In the theater I will have an Oppo BluRay player, and Xbox, and a Popcorn Hour A300 and have access to one of our two DirecTV HDDvrs. The theater will be 7.1 when Zone 2 is inactive and 5.1 when Zone 2 is in use. That should be a rare occassion. I would also like the remote to control a simple sconce lighting system in the theater room with some basic scene functions.

For the other rooms they will be sharing another Popcorn Hour and also have access to our DirecTV receivers. Both rooms have flat screen HD tv's.

We will be using iRule to control the system.

I can provide more details if need be, but those are the basics.

So, my questions are:

1) what kind of matrix switch is required, if any?

2) I want the electrician ( the whole home is new construction) and the installer to be on the same page, any advice on what I should make sure they discuss?

3) Is iRule a good choice for this environment. My wife and I both have iPhones and iPads, so it seemed like a good choice from what I read.

4) please let me know if anything I am thinking in impractical or poorly conceived.
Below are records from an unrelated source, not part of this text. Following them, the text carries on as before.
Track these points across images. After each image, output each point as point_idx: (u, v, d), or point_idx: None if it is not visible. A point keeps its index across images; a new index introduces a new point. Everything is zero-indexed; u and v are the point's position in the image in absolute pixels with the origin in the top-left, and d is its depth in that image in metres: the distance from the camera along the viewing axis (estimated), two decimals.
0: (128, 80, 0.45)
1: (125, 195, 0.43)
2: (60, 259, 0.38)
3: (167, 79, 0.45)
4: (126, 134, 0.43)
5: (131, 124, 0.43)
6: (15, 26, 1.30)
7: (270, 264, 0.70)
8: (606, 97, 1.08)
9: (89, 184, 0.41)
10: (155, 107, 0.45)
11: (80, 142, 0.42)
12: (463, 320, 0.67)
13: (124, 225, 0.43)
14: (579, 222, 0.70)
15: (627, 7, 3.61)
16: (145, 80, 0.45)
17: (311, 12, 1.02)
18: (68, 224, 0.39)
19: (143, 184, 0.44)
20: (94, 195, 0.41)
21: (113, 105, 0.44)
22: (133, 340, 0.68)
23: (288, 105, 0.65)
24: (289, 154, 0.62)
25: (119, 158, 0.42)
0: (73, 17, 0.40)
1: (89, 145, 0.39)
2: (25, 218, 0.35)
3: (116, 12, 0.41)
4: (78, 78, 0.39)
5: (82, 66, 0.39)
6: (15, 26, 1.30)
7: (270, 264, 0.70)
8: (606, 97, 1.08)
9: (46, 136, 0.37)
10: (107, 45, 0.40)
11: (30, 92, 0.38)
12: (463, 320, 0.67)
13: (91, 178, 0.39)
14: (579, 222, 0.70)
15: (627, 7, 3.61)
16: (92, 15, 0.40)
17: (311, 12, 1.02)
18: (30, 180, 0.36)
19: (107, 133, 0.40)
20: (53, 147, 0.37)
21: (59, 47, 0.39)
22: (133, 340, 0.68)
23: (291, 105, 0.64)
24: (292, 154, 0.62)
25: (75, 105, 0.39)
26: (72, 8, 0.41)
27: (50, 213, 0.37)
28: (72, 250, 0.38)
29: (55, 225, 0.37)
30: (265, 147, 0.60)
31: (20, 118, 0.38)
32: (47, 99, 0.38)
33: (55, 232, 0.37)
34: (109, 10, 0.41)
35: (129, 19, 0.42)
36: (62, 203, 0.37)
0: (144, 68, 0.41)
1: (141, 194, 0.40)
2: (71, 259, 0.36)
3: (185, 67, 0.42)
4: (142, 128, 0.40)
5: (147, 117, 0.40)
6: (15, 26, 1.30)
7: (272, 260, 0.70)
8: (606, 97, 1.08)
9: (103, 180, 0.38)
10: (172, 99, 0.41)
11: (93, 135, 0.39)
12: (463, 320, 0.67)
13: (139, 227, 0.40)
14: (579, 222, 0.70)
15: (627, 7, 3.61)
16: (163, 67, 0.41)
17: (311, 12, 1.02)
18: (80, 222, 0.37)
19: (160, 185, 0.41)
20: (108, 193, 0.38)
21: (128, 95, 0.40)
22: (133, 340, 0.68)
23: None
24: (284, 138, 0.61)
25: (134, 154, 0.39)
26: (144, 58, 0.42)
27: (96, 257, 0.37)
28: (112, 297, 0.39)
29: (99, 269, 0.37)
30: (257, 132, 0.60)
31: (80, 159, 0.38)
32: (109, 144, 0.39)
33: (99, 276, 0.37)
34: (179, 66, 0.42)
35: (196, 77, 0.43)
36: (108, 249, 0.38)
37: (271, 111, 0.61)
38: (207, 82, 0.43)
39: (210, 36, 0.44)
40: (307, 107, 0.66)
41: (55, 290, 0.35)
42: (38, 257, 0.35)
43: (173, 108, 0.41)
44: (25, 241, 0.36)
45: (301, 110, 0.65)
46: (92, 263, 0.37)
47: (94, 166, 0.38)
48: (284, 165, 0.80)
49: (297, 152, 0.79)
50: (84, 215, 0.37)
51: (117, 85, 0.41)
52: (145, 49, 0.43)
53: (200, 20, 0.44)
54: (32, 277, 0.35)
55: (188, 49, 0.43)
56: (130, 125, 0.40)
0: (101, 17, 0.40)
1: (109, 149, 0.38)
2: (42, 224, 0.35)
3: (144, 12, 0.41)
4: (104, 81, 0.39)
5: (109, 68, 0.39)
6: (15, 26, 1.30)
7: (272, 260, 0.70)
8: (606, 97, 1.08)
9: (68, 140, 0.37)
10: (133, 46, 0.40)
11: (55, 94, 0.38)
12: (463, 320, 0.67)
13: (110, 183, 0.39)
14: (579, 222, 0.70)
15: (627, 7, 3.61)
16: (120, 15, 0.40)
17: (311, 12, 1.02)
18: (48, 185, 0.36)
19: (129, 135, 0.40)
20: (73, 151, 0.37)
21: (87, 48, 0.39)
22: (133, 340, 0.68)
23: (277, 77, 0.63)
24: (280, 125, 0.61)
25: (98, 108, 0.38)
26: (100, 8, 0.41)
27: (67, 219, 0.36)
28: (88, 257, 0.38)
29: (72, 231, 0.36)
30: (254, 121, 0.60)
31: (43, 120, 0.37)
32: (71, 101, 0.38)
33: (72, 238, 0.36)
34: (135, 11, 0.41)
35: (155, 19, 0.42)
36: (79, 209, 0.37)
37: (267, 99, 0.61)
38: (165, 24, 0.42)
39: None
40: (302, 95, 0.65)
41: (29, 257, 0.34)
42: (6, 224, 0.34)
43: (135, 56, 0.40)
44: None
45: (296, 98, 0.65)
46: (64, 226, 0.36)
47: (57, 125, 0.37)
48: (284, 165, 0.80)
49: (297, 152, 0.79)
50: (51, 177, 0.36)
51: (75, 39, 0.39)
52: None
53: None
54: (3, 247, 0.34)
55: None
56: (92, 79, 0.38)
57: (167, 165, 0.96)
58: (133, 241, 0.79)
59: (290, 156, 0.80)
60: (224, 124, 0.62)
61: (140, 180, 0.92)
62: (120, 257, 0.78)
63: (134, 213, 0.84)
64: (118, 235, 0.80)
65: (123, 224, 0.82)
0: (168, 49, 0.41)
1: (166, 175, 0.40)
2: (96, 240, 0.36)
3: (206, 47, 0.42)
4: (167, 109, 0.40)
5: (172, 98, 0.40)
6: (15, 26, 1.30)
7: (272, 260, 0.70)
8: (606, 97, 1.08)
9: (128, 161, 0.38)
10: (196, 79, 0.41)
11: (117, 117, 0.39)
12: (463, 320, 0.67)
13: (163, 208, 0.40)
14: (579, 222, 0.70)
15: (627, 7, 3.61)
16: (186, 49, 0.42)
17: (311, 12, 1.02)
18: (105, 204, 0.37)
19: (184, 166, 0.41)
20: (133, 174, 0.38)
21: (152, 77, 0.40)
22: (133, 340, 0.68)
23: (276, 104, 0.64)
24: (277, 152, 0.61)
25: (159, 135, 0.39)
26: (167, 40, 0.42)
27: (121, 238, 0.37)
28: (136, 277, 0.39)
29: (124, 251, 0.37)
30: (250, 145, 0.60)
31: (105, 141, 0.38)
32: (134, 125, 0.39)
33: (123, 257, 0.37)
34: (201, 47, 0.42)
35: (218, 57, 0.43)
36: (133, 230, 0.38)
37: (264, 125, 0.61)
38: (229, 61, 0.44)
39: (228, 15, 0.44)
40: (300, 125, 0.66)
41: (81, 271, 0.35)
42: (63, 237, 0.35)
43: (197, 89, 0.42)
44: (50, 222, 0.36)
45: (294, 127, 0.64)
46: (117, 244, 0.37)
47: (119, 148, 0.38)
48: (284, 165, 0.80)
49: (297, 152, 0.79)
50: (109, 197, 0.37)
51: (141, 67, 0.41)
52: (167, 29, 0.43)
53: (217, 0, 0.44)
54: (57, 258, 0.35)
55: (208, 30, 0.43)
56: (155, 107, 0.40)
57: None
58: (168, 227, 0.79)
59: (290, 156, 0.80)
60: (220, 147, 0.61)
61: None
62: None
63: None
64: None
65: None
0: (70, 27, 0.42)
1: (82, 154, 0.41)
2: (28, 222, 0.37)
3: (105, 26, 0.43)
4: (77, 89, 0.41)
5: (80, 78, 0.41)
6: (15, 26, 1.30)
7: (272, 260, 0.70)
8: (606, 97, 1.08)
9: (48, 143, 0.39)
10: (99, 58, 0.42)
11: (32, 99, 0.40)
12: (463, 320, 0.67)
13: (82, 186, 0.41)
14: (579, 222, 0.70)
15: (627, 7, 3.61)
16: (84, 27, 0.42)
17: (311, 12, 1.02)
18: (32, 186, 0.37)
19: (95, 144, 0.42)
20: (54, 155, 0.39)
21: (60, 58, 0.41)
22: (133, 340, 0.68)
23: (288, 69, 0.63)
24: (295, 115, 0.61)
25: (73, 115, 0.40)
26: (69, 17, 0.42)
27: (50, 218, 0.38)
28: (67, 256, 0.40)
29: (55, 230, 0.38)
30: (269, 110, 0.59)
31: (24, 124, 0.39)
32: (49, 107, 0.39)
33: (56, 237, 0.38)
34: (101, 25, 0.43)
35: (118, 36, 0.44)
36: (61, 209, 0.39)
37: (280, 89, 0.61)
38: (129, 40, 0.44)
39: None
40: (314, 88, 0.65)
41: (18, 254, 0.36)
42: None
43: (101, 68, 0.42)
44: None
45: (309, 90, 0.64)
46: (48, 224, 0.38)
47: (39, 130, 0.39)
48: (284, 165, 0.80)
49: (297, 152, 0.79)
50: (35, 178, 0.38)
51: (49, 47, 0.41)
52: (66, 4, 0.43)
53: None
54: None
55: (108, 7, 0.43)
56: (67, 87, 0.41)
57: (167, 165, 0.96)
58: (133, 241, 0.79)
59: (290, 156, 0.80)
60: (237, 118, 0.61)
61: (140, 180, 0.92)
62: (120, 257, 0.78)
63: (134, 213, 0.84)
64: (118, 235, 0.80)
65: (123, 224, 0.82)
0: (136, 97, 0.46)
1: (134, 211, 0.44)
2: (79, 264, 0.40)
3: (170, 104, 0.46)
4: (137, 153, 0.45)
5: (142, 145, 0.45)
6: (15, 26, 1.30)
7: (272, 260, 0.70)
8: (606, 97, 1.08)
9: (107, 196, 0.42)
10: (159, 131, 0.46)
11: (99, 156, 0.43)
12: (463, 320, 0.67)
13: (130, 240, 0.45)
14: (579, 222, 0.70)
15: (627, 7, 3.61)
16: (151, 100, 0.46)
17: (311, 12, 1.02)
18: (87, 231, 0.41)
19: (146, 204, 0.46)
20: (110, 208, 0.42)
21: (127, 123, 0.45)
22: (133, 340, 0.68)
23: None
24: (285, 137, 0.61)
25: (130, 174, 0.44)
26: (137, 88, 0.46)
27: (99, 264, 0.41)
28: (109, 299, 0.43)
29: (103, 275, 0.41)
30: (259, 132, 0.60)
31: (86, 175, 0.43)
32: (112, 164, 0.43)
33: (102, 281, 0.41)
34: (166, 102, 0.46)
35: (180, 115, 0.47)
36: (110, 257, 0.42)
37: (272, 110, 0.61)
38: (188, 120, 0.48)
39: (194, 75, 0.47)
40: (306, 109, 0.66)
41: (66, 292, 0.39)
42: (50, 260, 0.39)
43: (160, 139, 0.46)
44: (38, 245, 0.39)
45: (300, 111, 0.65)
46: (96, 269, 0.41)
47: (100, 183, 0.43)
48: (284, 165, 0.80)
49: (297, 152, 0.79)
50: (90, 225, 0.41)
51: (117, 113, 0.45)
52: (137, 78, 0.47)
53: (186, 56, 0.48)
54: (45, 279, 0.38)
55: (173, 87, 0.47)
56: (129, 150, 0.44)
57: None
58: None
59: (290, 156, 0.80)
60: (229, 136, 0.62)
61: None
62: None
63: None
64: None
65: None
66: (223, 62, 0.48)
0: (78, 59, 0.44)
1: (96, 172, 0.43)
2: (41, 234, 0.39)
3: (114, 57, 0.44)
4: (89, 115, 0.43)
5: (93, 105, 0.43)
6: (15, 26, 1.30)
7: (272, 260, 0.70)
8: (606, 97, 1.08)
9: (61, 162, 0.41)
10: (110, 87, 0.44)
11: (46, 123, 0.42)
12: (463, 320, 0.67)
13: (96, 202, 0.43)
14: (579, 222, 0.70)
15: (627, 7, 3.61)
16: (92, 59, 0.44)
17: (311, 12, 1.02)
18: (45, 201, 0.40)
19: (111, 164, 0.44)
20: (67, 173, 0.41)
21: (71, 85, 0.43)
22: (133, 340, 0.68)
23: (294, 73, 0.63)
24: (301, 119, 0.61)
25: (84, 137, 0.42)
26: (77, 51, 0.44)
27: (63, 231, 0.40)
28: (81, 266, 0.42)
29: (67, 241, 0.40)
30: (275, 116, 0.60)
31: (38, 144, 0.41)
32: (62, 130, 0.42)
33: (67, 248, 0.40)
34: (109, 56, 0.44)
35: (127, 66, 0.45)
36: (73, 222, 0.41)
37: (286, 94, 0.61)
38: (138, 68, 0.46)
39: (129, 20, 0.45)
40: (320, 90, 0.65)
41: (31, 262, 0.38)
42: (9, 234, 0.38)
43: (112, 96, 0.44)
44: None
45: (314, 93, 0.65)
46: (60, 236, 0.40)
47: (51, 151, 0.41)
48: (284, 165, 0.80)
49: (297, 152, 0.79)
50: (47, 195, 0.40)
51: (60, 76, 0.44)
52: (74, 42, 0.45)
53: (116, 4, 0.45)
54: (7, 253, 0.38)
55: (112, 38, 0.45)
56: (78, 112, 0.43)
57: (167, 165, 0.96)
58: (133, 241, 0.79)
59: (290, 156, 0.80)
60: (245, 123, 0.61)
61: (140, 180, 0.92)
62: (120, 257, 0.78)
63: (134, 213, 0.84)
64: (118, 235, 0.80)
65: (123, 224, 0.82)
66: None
Thanks so much in advance, this is stressful and I want to get things right the first time.


----------



## lv2pitch (May 3, 2012)

*****crickets********


----------



## BD55 (Oct 18, 2011)

Sorry, the only one I can address is number 2... and only as a small tip. The electrician is going to balk at doing anything above and beyond code. i.e. he probably will try and dissuade you from putting in as many outlets as you would like, or in your more unique circumstance, need. Just strong arm him into putting in every single one you pout about, because you _will_ appreciate having done it in the future. Sorry for my measly 2¢ that you surely already knew. Good luck! Which is your build thread?


----------



## lv2pitch (May 3, 2012)

Thanks for the 2 cents, all help and advice is appreciated. My build thread is the Batcave Mancave thread.


----------



## ALMFamily (Oct 19, 2011)

I can provide a little feeback as well - I agree with the point above. Make sure to get as many outlets as you want. If you have an area where you are putting all your gear, have him wire up at least 3 dedicated outlets there. 

I know raZorTT has used iRule extensively for his room and really likes it. It is what I am planning on using for my room as well, but I have just done a smidge of research on it - enought to know that you need a Global Cache unit to do the network communicating.


----------